▸ **Data**:
Content starts

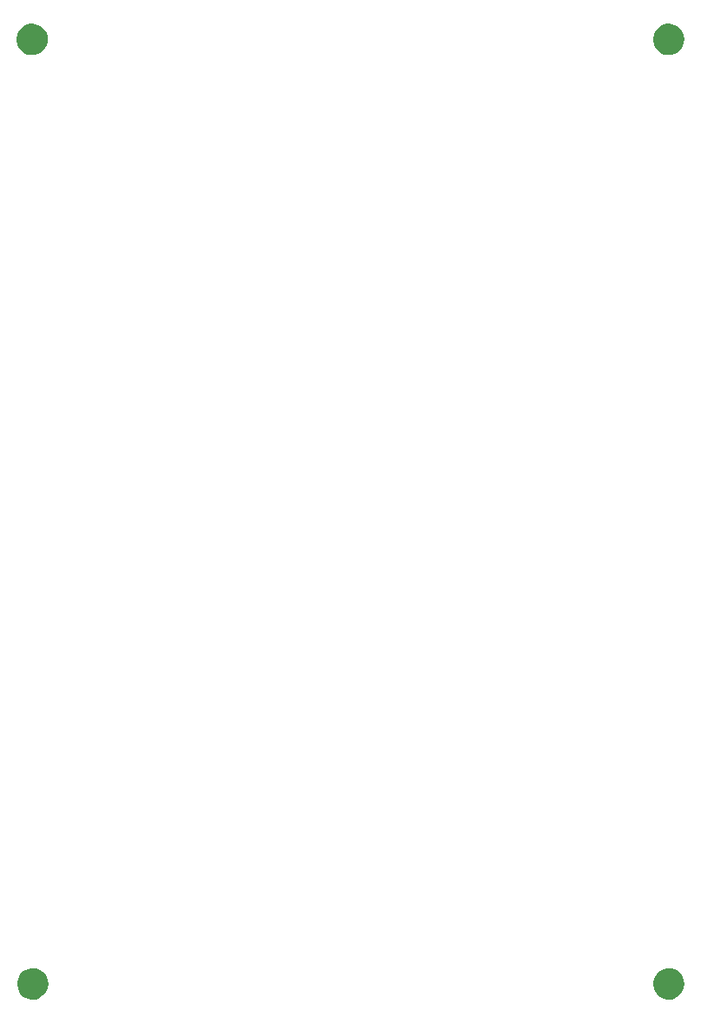
<source format=gko>
G04*
G04 #@! TF.GenerationSoftware,Altium Limited,Altium Designer,20.1.12 (249)*
G04*
G04 Layer_Color=16711935*
%FSLAX25Y25*%
%MOIN*%
G70*
G04*
G04 #@! TF.SameCoordinates,2042196E-867F-4DAE-B54E-166F92C2B522*
G04*
G04*
G04 #@! TF.FilePolarity,Positive*
G04*
G01*
G75*
%ADD83C,0.06000*%
D83*
X518748Y220472D02*
X518585Y221446D01*
X518115Y222315D01*
X517389Y222984D01*
X516484Y223381D01*
X515500Y223462D01*
X514543Y223220D01*
X513716Y222680D01*
X513110Y221900D01*
X512789Y220966D01*
Y219979D01*
X513110Y219045D01*
X513716Y218265D01*
X514543Y217725D01*
X515500Y217483D01*
X516484Y217564D01*
X517389Y217961D01*
X518115Y218630D01*
X518585Y219498D01*
X518748Y220472D01*
Y582677D02*
X518585Y583651D01*
X518115Y584520D01*
X517389Y585189D01*
X516484Y585585D01*
X515500Y585667D01*
X514543Y585425D01*
X513716Y584884D01*
X513110Y584105D01*
X512789Y583171D01*
Y582183D01*
X513110Y581249D01*
X513716Y580470D01*
X514543Y579930D01*
X515500Y579687D01*
X516484Y579769D01*
X517389Y580166D01*
X518115Y580834D01*
X518585Y581703D01*
X518748Y582677D01*
X274654Y220472D02*
X274491Y221446D01*
X274021Y222315D01*
X273294Y222984D01*
X272390Y223381D01*
X271406Y223462D01*
X270448Y223220D01*
X269622Y222680D01*
X269015Y221900D01*
X268694Y220966D01*
Y219979D01*
X269015Y219045D01*
X269622Y218265D01*
X270448Y217725D01*
X271406Y217483D01*
X272390Y217564D01*
X273294Y217961D01*
X274021Y218630D01*
X274491Y219498D01*
X274654Y220472D01*
X274500Y582677D02*
X274337Y583651D01*
X273867Y584520D01*
X273141Y585189D01*
X272236Y585585D01*
X271252Y585667D01*
X270295Y585425D01*
X269468Y584884D01*
X268862Y584105D01*
X268541Y583171D01*
Y582183D01*
X268862Y581249D01*
X269468Y580470D01*
X270295Y579930D01*
X271252Y579687D01*
X272236Y579769D01*
X273141Y580166D01*
X273867Y580834D01*
X274337Y581703D01*
X274500Y582677D01*
M02*

</source>
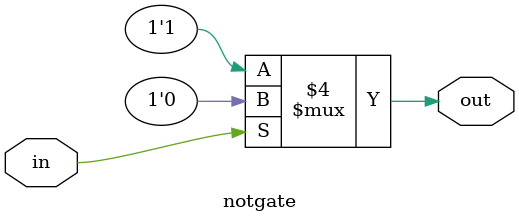
<source format=v>
module notgate(in,out);
input in;
output out;
reg out;
/*input in;
output out;
not not1(out,in);*/
always @ (in)
begin
	if(in==0)
	begin
	out=1;
	end
	else
	begin
	out=0;
	end
end
endmodule


</source>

Content ends

▸ **Exercise prompt**:
Repeat exactly and only the lines from the one holding "X517389Y222984D01*" through the final line of the entries; no pictures.

▸ **Output of the exercise**:
X517389Y222984D01*
X516484Y223381D01*
X515500Y223462D01*
X514543Y223220D01*
X513716Y222680D01*
X513110Y221900D01*
X512789Y220966D01*
Y219979D01*
X513110Y219045D01*
X513716Y218265D01*
X514543Y217725D01*
X515500Y217483D01*
X516484Y217564D01*
X517389Y217961D01*
X518115Y218630D01*
X518585Y219498D01*
X518748Y220472D01*
Y582677D02*
X518585Y583651D01*
X518115Y584520D01*
X517389Y585189D01*
X516484Y585585D01*
X515500Y585667D01*
X514543Y585425D01*
X513716Y584884D01*
X513110Y584105D01*
X512789Y583171D01*
Y582183D01*
X513110Y581249D01*
X513716Y580470D01*
X514543Y579930D01*
X515500Y579687D01*
X516484Y579769D01*
X517389Y580166D01*
X518115Y580834D01*
X518585Y581703D01*
X518748Y582677D01*
X274654Y220472D02*
X274491Y221446D01*
X274021Y222315D01*
X273294Y222984D01*
X272390Y223381D01*
X271406Y223462D01*
X270448Y223220D01*
X269622Y222680D01*
X269015Y221900D01*
X268694Y220966D01*
Y219979D01*
X269015Y219045D01*
X269622Y218265D01*
X270448Y217725D01*
X271406Y217483D01*
X272390Y217564D01*
X273294Y217961D01*
X274021Y218630D01*
X274491Y219498D01*
X274654Y220472D01*
X274500Y582677D02*
X274337Y583651D01*
X273867Y584520D01*
X273141Y585189D01*
X272236Y585585D01*
X271252Y585667D01*
X270295Y585425D01*
X269468Y584884D01*
X268862Y584105D01*
X268541Y583171D01*
Y582183D01*
X268862Y581249D01*
X269468Y580470D01*
X270295Y579930D01*
X271252Y579687D01*
X272236Y579769D01*
X273141Y580166D01*
X273867Y580834D01*
X274337Y581703D01*
X274500Y582677D01*
M02*

</source>
<source format=v>
module notgate(in,out);
input in;
output out;
reg out;
/*input in;
output out;
not not1(out,in);*/
always @ (in)
begin
	if(in==0)
	begin
	out=1;
	end
	else
	begin
	out=0;
	end
end
endmodule


</source>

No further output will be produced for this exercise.